California Assembly members will continue pushing a sweeping package of gun control bills, dismissing concerns that the legislative focus could conflict with Lt. Gov. Gavin Newsom’s ballot initiative.
Tensions over how to pursue gun control emerged into public view last month when Senate President Pro Tem Kevin de León, D-Los Angeles, sent Newsom a letter warning the lieutenant governor’s ballot measure restricting ammunition purchases amounted to an “all-or-nothing strategy.” The letter said Newsom’s measure would “provide aid to gun-control opponents by giving cover to reluctant legislators who would rather side-step this important issue in lieu of a ballot initiative.”

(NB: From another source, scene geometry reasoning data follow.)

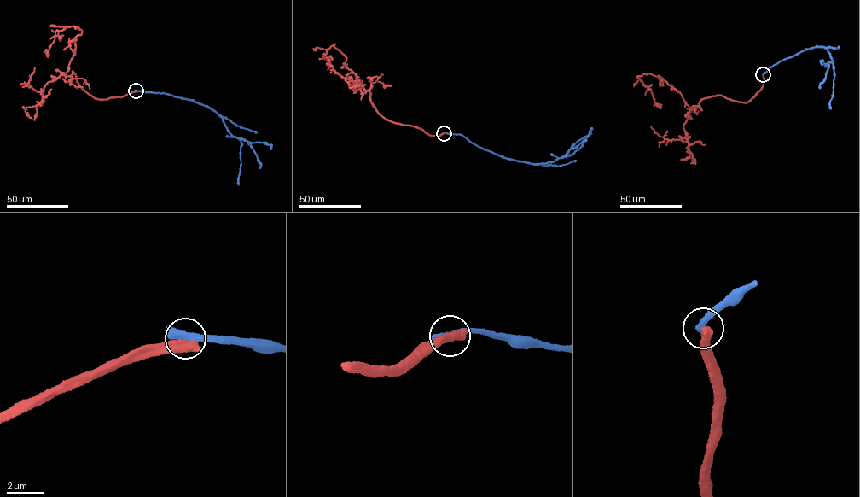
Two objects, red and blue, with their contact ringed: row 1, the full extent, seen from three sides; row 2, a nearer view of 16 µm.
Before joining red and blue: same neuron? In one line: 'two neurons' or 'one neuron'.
two neurons

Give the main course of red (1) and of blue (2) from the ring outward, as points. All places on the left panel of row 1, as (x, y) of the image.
1: (136, 90), (93, 97), (72, 71), (66, 75), (75, 38), (82, 33), (78, 27), (59, 32), (49, 54)
2: (136, 90), (164, 93), (194, 101), (208, 106), (220, 115), (229, 134), (241, 143), (238, 184)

Similarly, some Democratic officials and campaign consultants worry that a gun control measure on the ballot will drive Republican turnout by galvanizing conservative voters.
During a press conference touting an Assembly gun control package, Assembly Speaker Anthony Rendon, D-Paramount, downplayed those concerns and said the lower house intends to press forward.

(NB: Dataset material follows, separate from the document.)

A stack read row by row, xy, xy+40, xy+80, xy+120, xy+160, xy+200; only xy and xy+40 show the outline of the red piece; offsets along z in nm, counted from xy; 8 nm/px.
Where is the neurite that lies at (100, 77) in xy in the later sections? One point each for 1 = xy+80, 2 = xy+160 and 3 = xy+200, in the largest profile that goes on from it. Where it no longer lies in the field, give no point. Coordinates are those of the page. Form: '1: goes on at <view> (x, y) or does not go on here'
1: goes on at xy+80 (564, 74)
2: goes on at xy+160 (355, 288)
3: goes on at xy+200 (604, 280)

“As far as gun issues are concerned, our data shows that voters at the polls in November are more likely to reflect the views of (gun control advocates) then they are ardent gun owners,” Rendon said.
Bills promoted by Assembly Democrats include measures that would limit people to buying one long gun a month, expand the list of people who can get a restraining order barring gun ownership, broaden a ban on assault weapons and regulate components that can be used to build homemade guns.
Legislation introduced by state senators includes bills to regulate ammunition sales, to authorize research into gun violence and to outlaw so-called “bullet buttons” that allow for more rapid firing. Those bills are scheduled to be debated in the Senate on Thursday.
A spokesman for Newsom’s initiative argued that “that we need to fight for progress on every front” given the potency of the pro-gun lobby.
“The initiative contains some elements that have failed to make it through the Legislature, pieces the Legislature isn’t considering, and others that simply can’t be addressed legislatively...” spokesman Dan Newman said in an email. “It’s really beyond comparing apples and oranges –it’s more like apples and rutabagas.”